Top of Records supplied

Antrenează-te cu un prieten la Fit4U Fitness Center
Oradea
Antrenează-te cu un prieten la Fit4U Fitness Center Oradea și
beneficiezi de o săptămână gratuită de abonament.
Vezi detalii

Bottom of Records supplied
Top of Records supplied

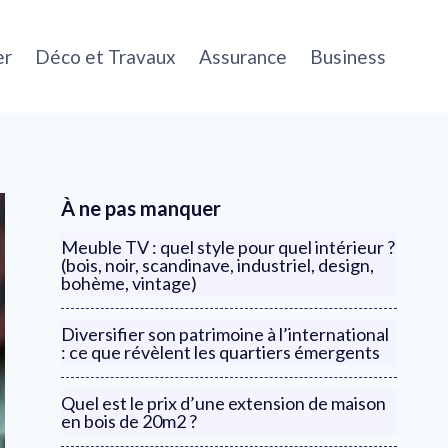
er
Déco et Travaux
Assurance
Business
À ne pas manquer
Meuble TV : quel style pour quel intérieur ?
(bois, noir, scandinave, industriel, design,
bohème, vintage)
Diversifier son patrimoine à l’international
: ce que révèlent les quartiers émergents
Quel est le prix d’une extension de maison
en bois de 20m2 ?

Bottom of Records supplied

▶ Problem details
Count the lines in the data above that contain the string "Oradea", treating uppercase and lowercase letters as different. Reply with the number alone.

▶ Exercise solution
2